For many outside observers, the debut of chocolate's renaissance in the United States began with the arrival of Scharffen Berger Chocolate Maker in 1997. But those steeped in chocolate within the industry recognize that premium chocolate has had its footholds on the American landscape well before then.
Nevertheless, what propelled Scharffen Berger Chocolate Maker, and the countless other large and small chocolate companies that followed, was timing. First, there was a willingness by well-traveled and monied consumers to seek out tastes experienced abroad, namely richer, more finely conched and more flavorful chocolates. Second, thanks to the interest in organic and all-natural offerings, younger consumers sought out more exotic and adventurous taste experiences.
And third, the media buzz spurred by a growing number of respected medical research articles on the health benefits of dark chocolate accelerated exploration and acceptance by mainstream consumers.
The subsequent explosion of premium and artisanal chocolate beginning with the new millennium clearly opened the door for retailers to include premium/specialty/organic chocolates in the candy aisles. In doing so, the standard for chocolate was raised throughout America.
Oversaturation of the mainstream premium chocolate segment soon led to a shakeout of participants, consumers determining what products and price points made sense to them. A subsequent thinning of players within the mainstream premium segment did crossover to the artisanal side.
Luckily, the consolidation of artisanal chocolatiers was muted, with long-established and emerging chocolatiers having the opportunity to capture the whim and fancy of a broad group of more knowledgeable consumers.
Candy Industry, through this past decade, has written about and profiled many of the most elite artisanal chocolatiers in the United States, from Jacques Torres, Norman Love, Michael Recchiuti and Larry Burdick to Fritz Knipschildt, Julian Rose (Moonstruck), Joseph Schmidt, the Birnn brothers and Katrina Markoff (Vosges Haut Chocolate), the list goes on.
Last year in the September issue, the magazine took a closer look at the artisanal movement, focusing on bean-to-bar chocolatiers such as Alan McClure of Patric Chocolates, Art Pollard of Amano Chocolates, Kristen Hard of Cacao Atlanta, Scott Witherow of Olive and Sinclair Chocolates and Shawn Askinosie of Askinosie Chocolates.

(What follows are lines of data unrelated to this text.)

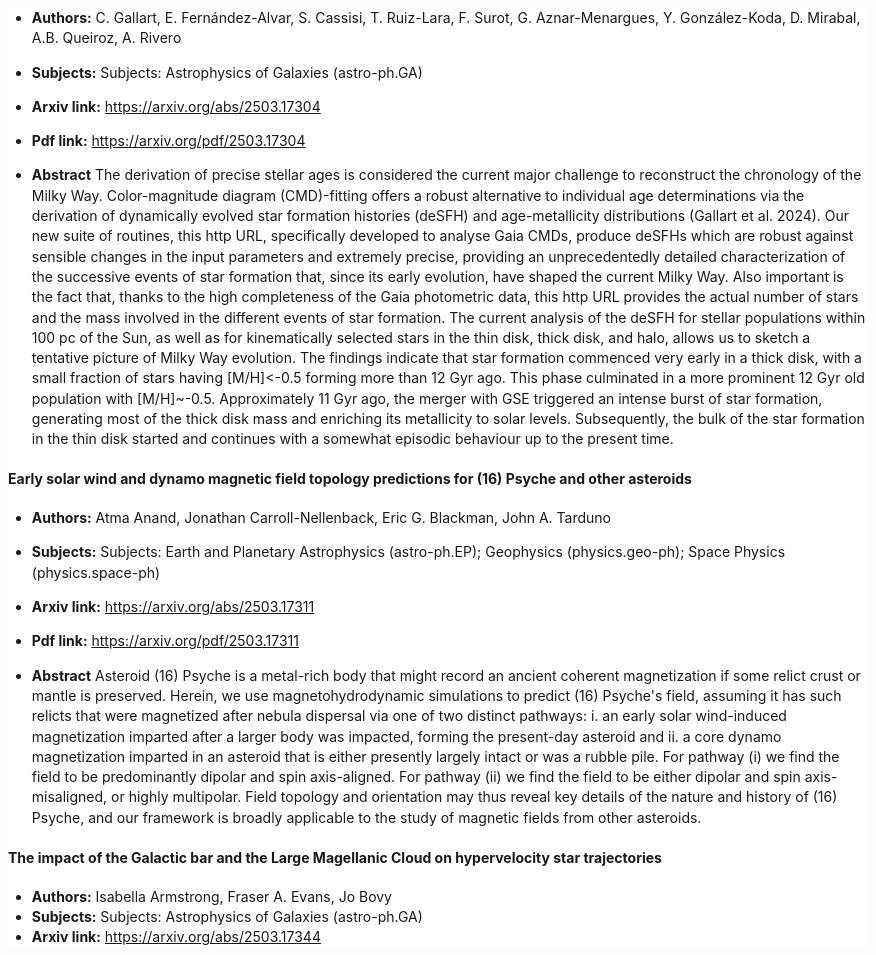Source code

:  - **Authors:** C. Gallart, E. Fernández-Alvar, S. Cassisi, T. Ruiz-Lara, F. Surot, G. Aznar-Menargues, Y. González-Koda, D. Mirabal, A.B. Queiroz, A. Rivero
 - **Subjects:** Subjects:
Astrophysics of Galaxies (astro-ph.GA)
 - **Arxiv link:** https://arxiv.org/abs/2503.17304

 - **Pdf link:** https://arxiv.org/pdf/2503.17304

 - **Abstract**
 The derivation of precise stellar ages is considered the current major challenge to reconstruct the chronology of the Milky Way. Color-magnitude diagram (CMD)-fitting offers a robust alternative to individual age determinations via the derivation of dynamically evolved star formation histories (deSFH) and age-metallicity distributions (Gallart et al. 2024). Our new suite of routines, this http URL, specifically developed to analyse Gaia CMDs, produce deSFHs which are robust against sensible changes in the input parameters and extremely precise, providing an unprecedentedly detailed characterization of the successive events of star formation that, since its early evolution, have shaped the current Milky Way. Also important is the fact that, thanks to the high completeness of the Gaia photometric data, this http URL provides the actual number of stars and the mass involved in the different events of star formation. The current analysis of the deSFH for stellar populations within 100 pc of the Sun, as well as for kinematically selected stars in the thin disk, thick disk, and halo, allows us to sketch a tentative picture of Milky Way evolution. The findings indicate that star formation commenced very early in a thick disk, with a small fraction of stars having [M/H]<-0.5 forming more than 12 Gyr ago. This phase culminated in a more prominent 12 Gyr old population with [M/H]~-0.5. Approximately 11 Gyr ago, the merger with GSE triggered an intense burst of star formation, generating most of the thick disk mass and enriching its metallicity to solar levels. Subsequently, the bulk of the star formation in the thin disk started and continues with a somewhat episodic behaviour up to the present time.
#### Early solar wind and dynamo magnetic field topology predictions for (16) Psyche and other asteroids
 - **Authors:** Atma Anand, Jonathan Carroll-Nellenback, Eric G. Blackman, John A. Tarduno
 - **Subjects:** Subjects:
Earth and Planetary Astrophysics (astro-ph.EP); Geophysics (physics.geo-ph); Space Physics (physics.space-ph)
 - **Arxiv link:** https://arxiv.org/abs/2503.17311

 - **Pdf link:** https://arxiv.org/pdf/2503.17311

 - **Abstract**
 Asteroid (16) Psyche is a metal-rich body that might record an ancient coherent magnetization if some relict crust or mantle is preserved. Herein, we use magnetohydrodynamic simulations to predict (16) Psyche's field, assuming it has such relicts that were magnetized after nebula dispersal via one of two distinct pathways: i. an early solar wind-induced magnetization imparted after a larger body was impacted, forming the present-day asteroid and ii. a core dynamo magnetization imparted in an asteroid that is either presently largely intact or was a rubble pile. For pathway (i) we find the field to be predominantly dipolar and spin axis-aligned. For pathway (ii) we find the field to be either dipolar and spin axis-misaligned, or highly multipolar. Field topology and orientation may thus reveal key details of the nature and history of (16) Psyche, and our framework is broadly applicable to the study of magnetic fields from other asteroids.
#### The impact of the Galactic bar and the Large Magellanic Cloud on hypervelocity star trajectories
 - **Authors:** Isabella Armstrong, Fraser A. Evans, Jo Bovy
 - **Subjects:** Subjects:
Astrophysics of Galaxies (astro-ph.GA)
 - **Arxiv link:** https://arxiv.org/abs/2503.17344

This year, we've focused more on chocolatiers, artisans using a variety of chocolate sources but who aren't bean-to-bar chocolate makers. Unfortunately, we were able to profile only a smattering of individuals, constrained by space, time and response limitations.
As an annual feature, we're optimistic that--in time--we'll do justice to all the chocolatiers breaking new ground and expanding the horizons of both consumers and our industry.
Compartes Chocolates
Compartes has been a Los Angeles tradition for more than 60 years. Founded by Mrs. Comparte in 1950 on the principle of bringing European chocolate techniques, recipes and artistry to the United States, today Compartes continues to appeal to the most discerning chocoholics.
Helmed by chocolate prodigy Jonathan Grahm, the company's sophisticated chocolates are still made from scratch daily at its Los Angeles chocolate factory and storefront. Grahm, who took over his family's chocolate shop at the young age of 15, had been inhaling and imbibing chocolate since he was three.